Group-wise Rotating	Scaling Factor \(\lambda\)	Group-wise Attention	mAP (%)
✗	✗	✗	75.81
✓	✗	✗	76.73
✓	✓	✗	77.25
✓	✓	✓	77.63

Pre-training Strategy¶

Loading public ResNet pre-trained weights and training only the GRA module yields a 77.39% mAP, which is close to the 77.64% mAP of from-scratch pre-training, bypassing the need for additional ImageNet training resources.

Highlights & Insights¶

Extremely Parameter-Efficient: Under the group-wise rotation mechanism instead of multi-kernel replication, model parameters are reduced by nearly 50%, while performance surpasses ARC.
Group-wise Attention Denoising: Successfully addresses the critical drawback of noise in ARC's weighted summation, avoiding mutual interference among features of different orientations.
High Flexibility: A plug-and-play module compatible with various single-stage and two-stage detectors; supports the reuse of public pre-trained weights to reduce training costs.
Detailed Analysis: Clearly reveals the root cause of feature degradation in ARC's weighted summation through confidence distribution visualization.

Limitations & Future Work¶

Kernel Size Limitation: Currently, only \(3 \times 3\) convolution kernels are replaced, and the effectiveness on larger kernels (e.g., \(7 \times 7\)) remains unverified.
Limited to ResNet Architecture: Has not been tested on modern architectures such as ConvNeXt or ViT, leaving its generalizability to be validated.
Sample-wise Angle Prediction: The angle is predicted by fully connected layers after global pooling, operating at the sample level (rather than the spatial level), which leaves room for improvement in fine-grained processing of multi-oriented objects within a single image.
Redundancy in Rotation Angles: When \(n\) is excessively large, groups may predict similar angles, leading to saturation.

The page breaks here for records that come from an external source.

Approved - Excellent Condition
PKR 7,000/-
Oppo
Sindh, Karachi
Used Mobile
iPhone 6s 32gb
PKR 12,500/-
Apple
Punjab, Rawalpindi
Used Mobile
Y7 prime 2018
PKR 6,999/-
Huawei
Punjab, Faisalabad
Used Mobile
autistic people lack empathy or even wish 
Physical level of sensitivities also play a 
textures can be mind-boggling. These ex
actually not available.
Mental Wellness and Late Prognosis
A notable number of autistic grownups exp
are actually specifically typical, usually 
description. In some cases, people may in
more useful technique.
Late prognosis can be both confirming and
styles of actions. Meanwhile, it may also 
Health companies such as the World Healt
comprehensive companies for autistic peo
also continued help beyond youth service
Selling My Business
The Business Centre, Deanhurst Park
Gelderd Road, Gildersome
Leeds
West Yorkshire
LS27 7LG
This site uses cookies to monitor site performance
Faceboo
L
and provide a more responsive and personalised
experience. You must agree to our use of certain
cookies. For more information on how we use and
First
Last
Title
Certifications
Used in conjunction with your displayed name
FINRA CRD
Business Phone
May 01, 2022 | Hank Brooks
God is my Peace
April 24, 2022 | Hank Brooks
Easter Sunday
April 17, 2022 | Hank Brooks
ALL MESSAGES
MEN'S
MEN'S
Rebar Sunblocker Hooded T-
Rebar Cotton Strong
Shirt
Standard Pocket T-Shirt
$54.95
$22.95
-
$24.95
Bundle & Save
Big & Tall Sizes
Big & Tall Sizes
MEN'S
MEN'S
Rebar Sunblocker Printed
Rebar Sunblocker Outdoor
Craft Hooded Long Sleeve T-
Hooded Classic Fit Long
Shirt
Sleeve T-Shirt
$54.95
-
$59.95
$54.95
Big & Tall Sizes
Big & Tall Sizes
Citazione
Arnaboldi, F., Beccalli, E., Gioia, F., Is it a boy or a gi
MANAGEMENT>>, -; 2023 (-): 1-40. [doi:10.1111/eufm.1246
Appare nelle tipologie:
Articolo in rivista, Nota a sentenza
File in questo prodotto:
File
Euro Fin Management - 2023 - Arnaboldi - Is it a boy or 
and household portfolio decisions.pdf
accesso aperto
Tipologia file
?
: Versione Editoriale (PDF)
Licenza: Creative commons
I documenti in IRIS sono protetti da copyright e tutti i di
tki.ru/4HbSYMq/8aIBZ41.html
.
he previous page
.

Method	Mechanism	Parameter Efficiency	Feature Quality
ARC	Weighted sum after rotating \(m\) full kernels	Poor (\(m\times\) parameters)	Weighted sum introduces noise
ReDet	Rotation-equivariant operations (group theory)	Medium	Maintains rotation equivariance
LSKNet	Spatial attention with adaptive kernel size selection	Medium	Rotation information is not modeled
GRA (Ours)	Single-kernel group-wise rotation + group-wise spatial attention	High (only +0.28M)	Group-wise attention denoising

Insights & Connections¶

Efficiency of Group-wise Strategies: Converting "multi-kernel independent operations" into "single-kernel group-wise operations" is a general parameter compression approach that can be extended to other dynamic network scenarios.
Refined Feature Denoising: Applying attention separately after grouping by function is more targeted than global attention, offering valuable lessons for multi-task learning scenarios.
Complementarity with Rotation-Equivariant Networks: GRA is a data-driven dynamic rotation, while ReDet provides structural equivariance; whether they can be combined is worth exploring.

Rating¶

Novelty: ⭐⭐⭐⭐ — The combined design of group-wise rotating and group-wise attention is elegant and efficient, solving the two major pain points of ARC.
Experimental Thoroughness: ⭐⭐⭐⭐ — Comprehensive experiments across multiple datasets, detectors, and ablation studies, backed by convincing visualization analysis.
Writing Quality: ⭐⭐⭐⭐ — Clear problem analysis with well-designed motivation charts.
Value: ⭐⭐⭐⭐ — Performance is enhanced while reducing parameters by half, showing strong practicality; however, generalizability to other architectures is yet to be verified.